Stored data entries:
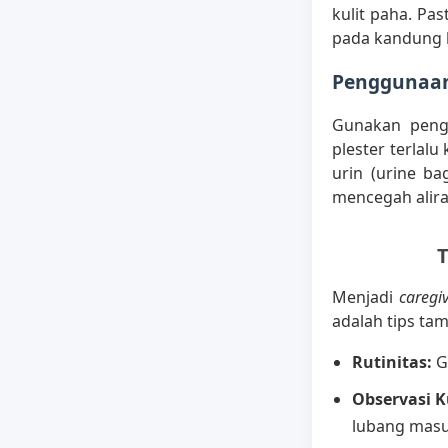
kulit paha. Pas
pada kandung 
Penggunaan 
Gunakan pengi
plester terlal
urin (urine b
mencegah alira
T
Menjadi
caregi
adalah tips ta
Rutinitas:
Ga
Observasi Ku
lubang masuk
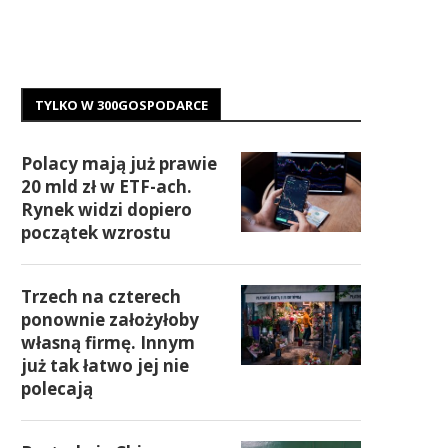
TYLKO W 300GOSPODARCE
Polacy mają już prawie
20 mld zł w ETF-ach.
Rynek widzi dopiero
początek wzrostu
Trzech na czterech
ponownie założyłoby
własną firmę. Innym
już tak łatwo jej nie
polecają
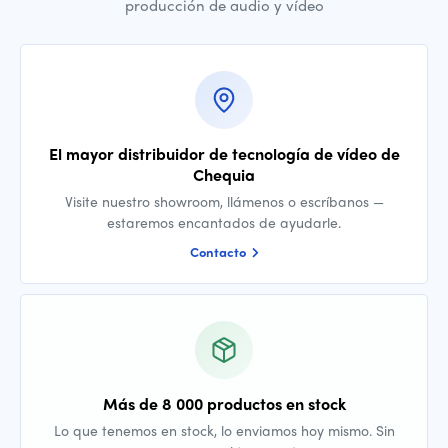
producción de audio y vídeo
El mayor distribuidor de tecnología de vídeo de
Chequia
Visite nuestro showroom, llámenos o escríbanos —
estaremos encantados de ayudarle.
Contacto
Más de 8 000 productos en stock
Lo que tenemos en stock, lo enviamos hoy mismo. Sin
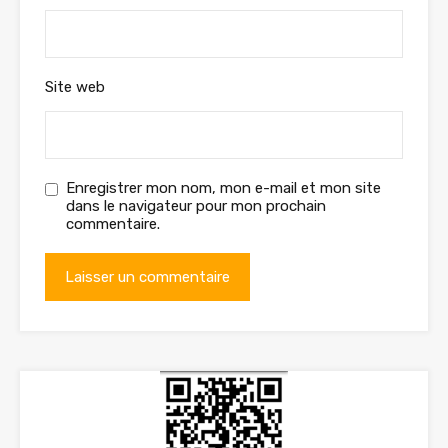
Site web
Enregistrer mon nom, mon e-mail et mon site
dans le navigateur pour mon prochain
commentaire.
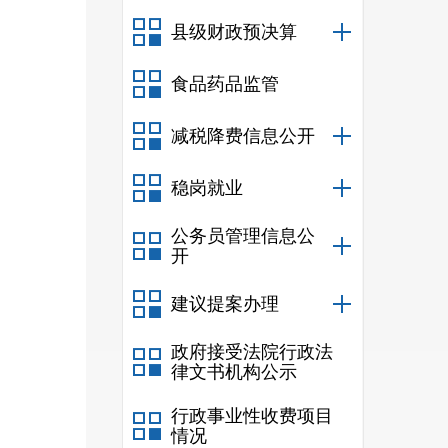
县级财政预决算
食品药品监管
减税降费信息公开
稳岗就业
公务员管理信息公
开
建议提案办理
政府接受法院行政法
律文书机构公示
行政事业性收费项目
情况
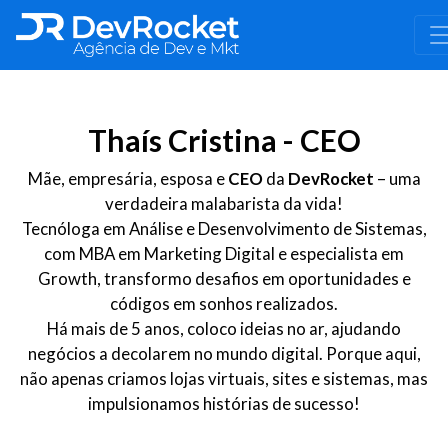
Thaís Cristina - CEO
Mãe, empresária, esposa e
CEO
da
DevRocket
– uma
verdadeira malabarista da vida!
Tecnóloga em Análise e Desenvolvimento de Sistemas,
com MBA em Marketing Digital e especialista em
Growth, transformo desafios em oportunidades e
códigos em sonhos realizados.
Há mais de 5 anos, coloco ideias no ar, ajudando
negócios a decolarem no mundo digital. Porque aqui,
não apenas criamos lojas virtuais, sites e sistemas, mas
impulsionamos histórias de sucesso!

* EXERCISE GOAL *
Filter the entries down to the lines that hold "stock". Copy those lines.

* EXPECTED ANSWER *
Más de 8 000 productos en stock
Lo que tenemos en stock, lo enviamos hoy mismo. Sin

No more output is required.